Sidelines | United We Stand, Divided the Old Fall Harder
Updated 15:32, 24-Oct-2020

Sidelines is a column by CGTN Social Media Desk 

The comment section of music apps is a place to bond. But it can also divide along age lines. Below the songs playlisted by this columnist, the comments include quite a few exclamations like: OMG! Can't believe it! Being a Generation Z, I so dig this tune, too! 

A cool reminder of how time flies in a way that thrusts the back-burner issue of aging right under your nose.

To feel good about ourselves, we older folk sometimes tell gags about the generational gap to mock young people's ignorance of the "conventional state of affairs." But no sooner than the laughter calms down, we realize that the joke might just as well be on us and our denial of the impact of our new lifestyles. As one such joke goes, upon seeing a real-life floppy disk, a Generation Z shouts out: "Did Microsoft make a garage kit for its saving button symbol?"

The generation gap is a footnote to how fast and drastically the world changes. In the not-so-good old days, science and society progressed so slowly that a century worth of people seldom felt any generational difference. The 21st century has a completely distinct landscape. The idea of a music app was still beyond most people's imagination during the first ten years of this century. MP3 Player continued gobbling up market shares once owned by Walkman and CD Player. Less than a decade, smartphones quashed the market for all.

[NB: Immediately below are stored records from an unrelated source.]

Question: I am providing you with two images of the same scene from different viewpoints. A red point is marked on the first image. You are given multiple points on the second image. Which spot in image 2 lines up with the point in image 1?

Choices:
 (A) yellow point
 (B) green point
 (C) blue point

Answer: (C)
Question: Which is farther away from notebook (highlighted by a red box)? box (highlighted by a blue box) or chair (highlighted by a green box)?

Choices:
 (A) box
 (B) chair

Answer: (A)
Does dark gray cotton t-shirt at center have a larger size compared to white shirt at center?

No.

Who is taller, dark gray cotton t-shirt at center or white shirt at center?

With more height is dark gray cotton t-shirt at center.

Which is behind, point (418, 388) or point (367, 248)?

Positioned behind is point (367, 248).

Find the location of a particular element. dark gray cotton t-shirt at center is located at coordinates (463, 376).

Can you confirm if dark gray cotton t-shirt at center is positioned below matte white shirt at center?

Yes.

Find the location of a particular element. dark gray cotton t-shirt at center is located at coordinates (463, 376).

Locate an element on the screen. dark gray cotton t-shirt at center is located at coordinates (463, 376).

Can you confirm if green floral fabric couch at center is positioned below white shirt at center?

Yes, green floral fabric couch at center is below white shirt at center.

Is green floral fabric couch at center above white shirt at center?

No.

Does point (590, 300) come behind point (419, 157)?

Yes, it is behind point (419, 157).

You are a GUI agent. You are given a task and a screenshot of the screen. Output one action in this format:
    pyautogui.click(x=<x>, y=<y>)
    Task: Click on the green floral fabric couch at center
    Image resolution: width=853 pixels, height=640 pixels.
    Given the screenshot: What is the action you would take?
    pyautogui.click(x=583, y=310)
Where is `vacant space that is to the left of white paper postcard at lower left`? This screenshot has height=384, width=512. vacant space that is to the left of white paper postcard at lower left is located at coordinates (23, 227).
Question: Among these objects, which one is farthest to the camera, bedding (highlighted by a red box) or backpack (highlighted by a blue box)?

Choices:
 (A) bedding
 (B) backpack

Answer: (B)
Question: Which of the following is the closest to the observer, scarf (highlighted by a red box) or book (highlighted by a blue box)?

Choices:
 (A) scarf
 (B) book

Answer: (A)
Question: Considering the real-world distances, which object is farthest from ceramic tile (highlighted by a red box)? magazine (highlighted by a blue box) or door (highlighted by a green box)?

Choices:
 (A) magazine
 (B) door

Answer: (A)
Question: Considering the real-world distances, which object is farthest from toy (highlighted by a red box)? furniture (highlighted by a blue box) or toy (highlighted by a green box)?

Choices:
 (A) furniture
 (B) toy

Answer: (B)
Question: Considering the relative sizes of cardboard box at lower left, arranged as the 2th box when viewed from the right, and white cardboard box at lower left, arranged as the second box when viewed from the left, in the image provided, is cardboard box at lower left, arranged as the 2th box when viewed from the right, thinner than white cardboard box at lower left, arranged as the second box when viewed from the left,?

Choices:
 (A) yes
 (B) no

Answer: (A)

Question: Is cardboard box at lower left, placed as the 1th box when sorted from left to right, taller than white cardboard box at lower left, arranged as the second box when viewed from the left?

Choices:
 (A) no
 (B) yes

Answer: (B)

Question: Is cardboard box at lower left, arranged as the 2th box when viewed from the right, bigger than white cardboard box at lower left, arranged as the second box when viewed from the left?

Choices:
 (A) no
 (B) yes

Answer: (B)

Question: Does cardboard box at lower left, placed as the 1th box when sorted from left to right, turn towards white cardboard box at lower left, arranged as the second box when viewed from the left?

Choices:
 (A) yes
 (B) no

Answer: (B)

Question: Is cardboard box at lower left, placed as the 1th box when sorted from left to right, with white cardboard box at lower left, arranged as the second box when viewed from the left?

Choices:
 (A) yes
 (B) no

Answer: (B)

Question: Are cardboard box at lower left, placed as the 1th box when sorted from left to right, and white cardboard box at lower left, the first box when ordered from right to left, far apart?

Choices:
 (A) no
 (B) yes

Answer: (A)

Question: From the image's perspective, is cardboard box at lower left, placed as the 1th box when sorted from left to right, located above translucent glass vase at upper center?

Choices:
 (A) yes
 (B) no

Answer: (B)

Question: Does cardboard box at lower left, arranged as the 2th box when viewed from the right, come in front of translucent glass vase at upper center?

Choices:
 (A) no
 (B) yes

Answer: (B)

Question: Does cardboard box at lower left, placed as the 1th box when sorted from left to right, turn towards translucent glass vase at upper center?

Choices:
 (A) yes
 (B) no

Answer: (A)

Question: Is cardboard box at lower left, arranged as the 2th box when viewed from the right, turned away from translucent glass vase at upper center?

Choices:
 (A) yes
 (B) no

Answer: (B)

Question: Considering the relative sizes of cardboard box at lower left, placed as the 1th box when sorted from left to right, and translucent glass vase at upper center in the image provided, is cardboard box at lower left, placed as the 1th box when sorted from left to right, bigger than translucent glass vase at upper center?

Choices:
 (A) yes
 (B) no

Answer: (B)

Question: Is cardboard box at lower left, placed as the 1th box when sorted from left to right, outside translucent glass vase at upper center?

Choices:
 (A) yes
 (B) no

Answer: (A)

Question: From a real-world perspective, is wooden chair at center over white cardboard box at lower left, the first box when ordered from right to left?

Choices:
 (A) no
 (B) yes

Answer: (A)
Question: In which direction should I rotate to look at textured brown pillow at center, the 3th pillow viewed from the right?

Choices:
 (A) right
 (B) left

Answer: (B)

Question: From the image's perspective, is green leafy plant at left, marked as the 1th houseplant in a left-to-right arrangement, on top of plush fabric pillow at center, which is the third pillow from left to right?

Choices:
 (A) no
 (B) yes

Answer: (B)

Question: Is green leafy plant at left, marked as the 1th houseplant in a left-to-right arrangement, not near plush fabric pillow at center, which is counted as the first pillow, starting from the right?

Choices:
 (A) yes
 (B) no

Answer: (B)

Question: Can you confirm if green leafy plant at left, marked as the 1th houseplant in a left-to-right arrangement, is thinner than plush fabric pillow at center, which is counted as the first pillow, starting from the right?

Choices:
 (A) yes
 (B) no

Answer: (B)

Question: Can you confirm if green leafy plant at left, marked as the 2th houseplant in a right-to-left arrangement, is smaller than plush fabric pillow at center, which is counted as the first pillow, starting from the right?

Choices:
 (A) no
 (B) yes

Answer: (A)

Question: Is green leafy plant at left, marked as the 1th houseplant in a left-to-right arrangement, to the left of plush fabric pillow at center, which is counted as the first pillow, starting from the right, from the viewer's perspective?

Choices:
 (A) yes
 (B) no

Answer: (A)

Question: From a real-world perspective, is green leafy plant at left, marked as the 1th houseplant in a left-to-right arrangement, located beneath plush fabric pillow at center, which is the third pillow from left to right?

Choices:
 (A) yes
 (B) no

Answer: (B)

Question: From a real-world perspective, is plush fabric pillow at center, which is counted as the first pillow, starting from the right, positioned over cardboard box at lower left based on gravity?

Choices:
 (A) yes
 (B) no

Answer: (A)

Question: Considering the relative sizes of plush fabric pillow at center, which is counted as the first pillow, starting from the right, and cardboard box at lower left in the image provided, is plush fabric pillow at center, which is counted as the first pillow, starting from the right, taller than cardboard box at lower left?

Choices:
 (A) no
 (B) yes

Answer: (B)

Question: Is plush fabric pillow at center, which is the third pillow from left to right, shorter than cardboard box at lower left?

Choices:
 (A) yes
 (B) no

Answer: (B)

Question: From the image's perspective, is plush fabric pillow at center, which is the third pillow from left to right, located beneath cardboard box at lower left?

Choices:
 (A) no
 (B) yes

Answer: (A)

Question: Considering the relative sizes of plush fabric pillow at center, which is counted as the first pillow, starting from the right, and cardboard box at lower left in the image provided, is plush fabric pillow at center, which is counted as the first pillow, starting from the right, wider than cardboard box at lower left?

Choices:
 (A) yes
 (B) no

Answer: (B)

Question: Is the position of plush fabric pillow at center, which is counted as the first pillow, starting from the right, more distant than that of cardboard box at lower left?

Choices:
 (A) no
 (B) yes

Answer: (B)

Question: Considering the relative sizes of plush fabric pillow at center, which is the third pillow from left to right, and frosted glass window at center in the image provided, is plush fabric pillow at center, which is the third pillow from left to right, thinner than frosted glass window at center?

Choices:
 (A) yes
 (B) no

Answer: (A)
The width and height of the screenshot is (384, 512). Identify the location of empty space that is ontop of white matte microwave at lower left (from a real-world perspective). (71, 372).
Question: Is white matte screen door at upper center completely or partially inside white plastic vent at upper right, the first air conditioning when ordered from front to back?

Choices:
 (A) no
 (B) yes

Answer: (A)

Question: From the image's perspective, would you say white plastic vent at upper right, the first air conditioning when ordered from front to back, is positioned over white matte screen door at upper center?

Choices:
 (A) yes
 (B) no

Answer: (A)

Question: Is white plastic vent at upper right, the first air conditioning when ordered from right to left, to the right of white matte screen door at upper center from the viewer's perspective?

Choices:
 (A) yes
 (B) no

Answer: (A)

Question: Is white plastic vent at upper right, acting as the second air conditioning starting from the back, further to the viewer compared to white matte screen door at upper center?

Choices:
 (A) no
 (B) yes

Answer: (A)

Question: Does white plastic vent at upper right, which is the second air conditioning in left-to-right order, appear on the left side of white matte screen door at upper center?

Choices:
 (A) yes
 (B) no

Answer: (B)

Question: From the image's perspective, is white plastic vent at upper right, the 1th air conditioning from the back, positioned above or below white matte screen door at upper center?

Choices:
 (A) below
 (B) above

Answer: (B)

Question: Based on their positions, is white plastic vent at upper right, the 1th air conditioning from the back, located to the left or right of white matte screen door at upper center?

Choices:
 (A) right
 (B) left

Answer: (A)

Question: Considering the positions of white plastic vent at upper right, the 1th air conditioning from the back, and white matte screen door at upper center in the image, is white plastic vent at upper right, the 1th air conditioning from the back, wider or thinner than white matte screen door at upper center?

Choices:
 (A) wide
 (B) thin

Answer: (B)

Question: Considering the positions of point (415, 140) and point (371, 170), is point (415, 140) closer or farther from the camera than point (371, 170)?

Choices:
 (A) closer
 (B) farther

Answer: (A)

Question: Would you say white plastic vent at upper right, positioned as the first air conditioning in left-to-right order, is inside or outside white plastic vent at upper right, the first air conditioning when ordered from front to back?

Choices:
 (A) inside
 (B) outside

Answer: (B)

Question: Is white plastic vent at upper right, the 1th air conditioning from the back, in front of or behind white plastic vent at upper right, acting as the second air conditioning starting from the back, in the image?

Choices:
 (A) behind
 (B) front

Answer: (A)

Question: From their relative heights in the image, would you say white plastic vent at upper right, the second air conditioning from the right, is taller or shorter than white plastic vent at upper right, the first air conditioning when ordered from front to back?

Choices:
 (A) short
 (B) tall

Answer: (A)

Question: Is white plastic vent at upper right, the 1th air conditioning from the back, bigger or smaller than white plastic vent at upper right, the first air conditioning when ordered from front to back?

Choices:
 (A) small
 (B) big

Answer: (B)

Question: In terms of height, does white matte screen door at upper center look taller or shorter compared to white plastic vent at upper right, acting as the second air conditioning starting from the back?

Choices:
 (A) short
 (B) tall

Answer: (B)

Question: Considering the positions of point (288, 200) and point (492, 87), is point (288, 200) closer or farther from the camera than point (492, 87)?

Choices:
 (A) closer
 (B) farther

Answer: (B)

With the rapid technological revolution, what older generations are familiar with could be quietly and steadily obliterated.

Some hand gestures, for example, are on their way to extinction, linguistics say. Suppose you are signaling to your friend across a noisy street that you are going to phone her: automatically you arrange your fingers in the shape of a landline receiver. Imagine what people will do after the landline is tossed into the science history museum. Another more likely candidate to be condemned into oblivion is rubbing three fingers to suggest money. Landline's number may not be up anytime soon, but digital currency has already rendered banknotes clumsy.

For the elderly struggling to cope with this digital reconstruction of life, the switch to paperless money is no laughing matter. It causes real problems.

Following various reports in China that older shoppers were perplexed by the rejection of cash at the checkpoints due partly to an overly zealously embrace of digital currency, the government rushed to correct, stressing that it's illegal to turn down legitimate banknotes in payments.

A great deal more could be at risk for the slower adopters of digital life amid a global pandemic. Governments, as well as individuals, are relying heavily on new information technology to ward off the new coronavirus. From trace and track applications to online shopping, and Zoom to stay in touch with family and work, the required skills that younger generations take for granted can be befuddling to the elderly who are also the most vulnerable facing COVID-19.

A recent survey in the UK found that a majority of people over 60 feared being left out from the government's trace and track project because of lacking the technological know-how to update their phones to install the newly issued mobile application that alerts people to close contact with an infected person.

Similar complaints are heard in China despite the country's largely successful anti-COVID-19 measures. The trace and track done on the Chinese messaging app WeChat might be difficult for some pensioners not in touch with its functions.

Family members can always be counted on to help older relatives with COVID-19 apps. For households in which such help is not immediately available, local governments or communities need to give out information and answer questions with leaflets or hotlines (social distancing also needs to be factored in). Alternative measures from telephone surveys to TV or radio bulletins and door-to-door visits by volunteers can make up for the uneven distribution of smartphone ownership.

A "gap" denotes disconnection. Yet, if a song trending decades ago is still capable of touching the heartstrings of teenagers today, there is a connecting force that defies time. Amid a sweeping pandemic that has divided the world in so many ways, we hope this force of kindness can help heal at least one of them.